• Extract:

- - - -

When my thoughts became disordered and illogical and my tone angry and accusatory, it became clear that I would be hospitalized. During the intake process, a nurse took down my irrational attempt to give a personal health history while my husband and mother were interviewed by the psychiatrist to give him some background information. My mother, a retired La Leche League Leader, explained to the doctor that I would want to continue to breastfeed. A nurse brought me an electric pump from the labor and delivery floor, but she did not know how to use it and neither did I.

When it was my turn to meet with the psychiatrist, through my ranting about conspiracies, lies, lawsuits, and secret codes, I was able to talk rationally about one subject: I wanted to nurse my baby and I trusted publications from La Leche League to help me do so. When the doctor suggested he would be treating me with drug therapy, I asked for a copy of Dr. Thomas Hale's reference, Medications and Mothers' Milk (available at, to look up the psychiatric medications he planned to prescribe. He noted the title as well as the address for the LLL Web site and agreed to look over the materials before our visit the following day.

The first night I stayed in the hospital, nurses took away my shoes and removed the hangers from my closet for fear that I might attempt suicide. After an uneventful dinner followed by some angry ranting on my part, I was restrained by four security guards and given a shot to sedate me when my irrational behavior became a threat to the well-being and safety of other patients. I spent that first night alone, and I was able to sleep for the first time in nearly 100 hours. My parents and husband cared for our children at home, where they spent the whole night trying to comfort them. My son refused formula and cried for me.

- - - -

Please write out the passage about the hospital stay word for word, starting with "When my thoughts" and going on through "neither did I.".

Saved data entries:

- - - -

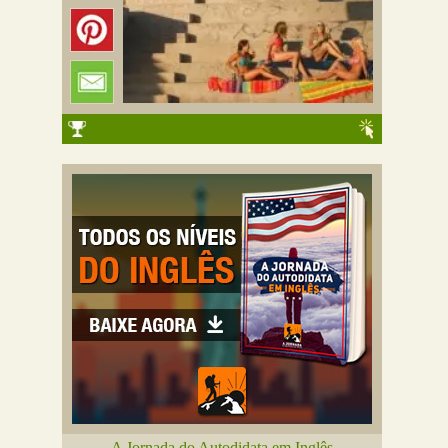
A Jornada do Autodidata em Inglês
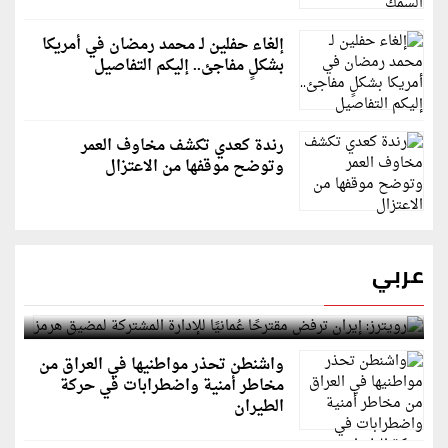
إلغاء حفلين لـ محمد رمضان في أمريكا
بشكلٍ مفاجئ.. إليكم التفاصيل
رندة كعدي تكشف مخاوف العمر
وتوضح موقفها من الاعتزال
عربي
رويترز: إيران ترفض مقترحًا عُمانيًا للإدارة المشتركة
لمضيق هرمز
واشنطن تحذر مواطنيها في العراق من
مخاطر أمنية واضطرابات في حركة
الطيران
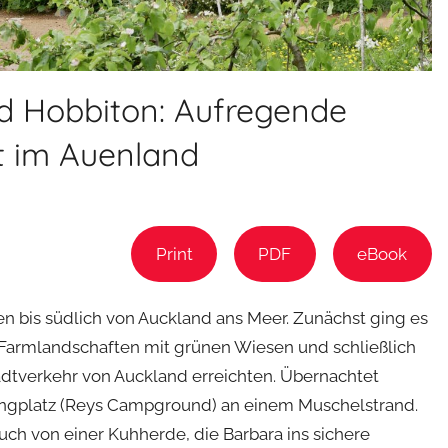
d Hobbiton: Aufregende
t im Auenland
Print
PDF
eBook
 bis südlich von Auckland ans Meer. Zunächst ging es
 Farmlandschaften mit grünen Wiesen und schließlich
dtverkehr von Auckland erreichten. Übernachtet
gplatz (Reys Campground) an einem Muschelstrand.
ch von einer Kuhherde, die Barbara ins sichere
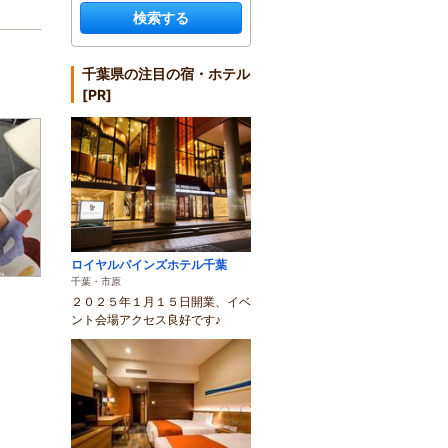
検索する
千葉県の注目の宿・ホテル
[PR]
ロイヤルパインズホテル千葉
千葉・市原
２０２５年１月１５日開業、イベ
ント会場アクセス良好です♪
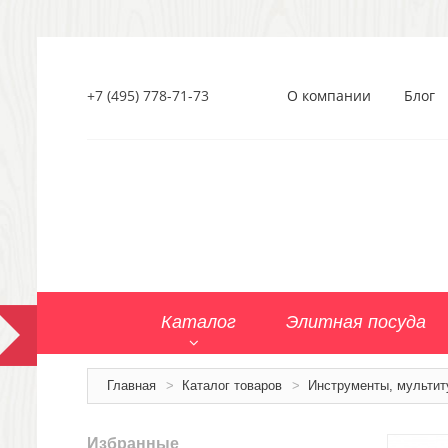
+7 (495) 778-71-73
О компании
Блог
Каталог
Элитная посуда
Главная
>
Каталог товаров
>
Инструменты, мультит
Избранные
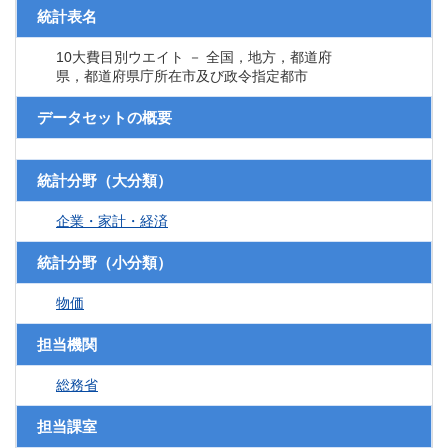
統計表名
10大費目別ウエイト － 全国，地方，都道府
県，都道府県庁所在市及び政令指定都市
データセットの概要
統計分野（大分類）
企業・家計・経済
統計分野（小分類）
物価
担当機関
総務省
担当課室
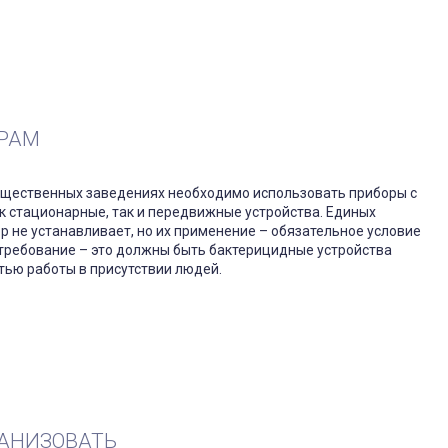
ОРАМ
бщественных заведениях необходимо использовать приборы с
к стационарные, так и передвижные устройства. Единых
 не устанавливает, но их применение – обязательное условие
 требование – это должны быть бактерицидные устройства
тью работы в присутствии людей.
ГАНИЗОВАТЬ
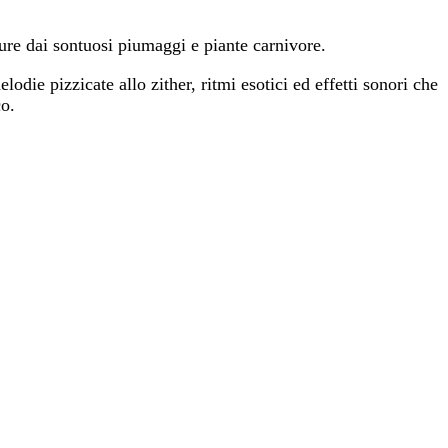
ture dai sontuosi piumaggi e piante carnivore.
lodie pizzicate allo zither, ritmi esotici ed effetti sonori che
co.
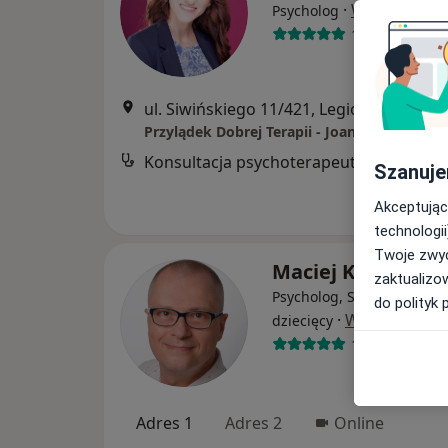
·
Więcej
Psycholog
19 opinii
ul. Siwińskiego 11/421, Legionowo
•
Ma
Przylądek Dobrej Terapii - Joanna Hikert
Konsultacja psychoterapeutyczna
Szanuje
Akceptując
technologii
Twoje zwyc
Maciej Krzymows
zaktualizo
Psycholog, Seksuolog, Psy
do polityk 
·
Więcej
dziecięcy
127 opinii
Adres 1
Adres 2
Online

- - - -

• Exercise answer:
When my thoughts became disordered and illogical and my tone angry and accusatory, it became clear that I would be hospitalized. During the intake process, a nurse took down my irrational attempt to give a personal health history while my husband and mother were interviewed by the psychiatrist to give him some background information. My mother, a retired La Leche League Leader, explained to the doctor that I would want to continue to breastfeed. A nurse brought me an electric pump from the labor and delivery floor, but she did not know how to use it and neither did I.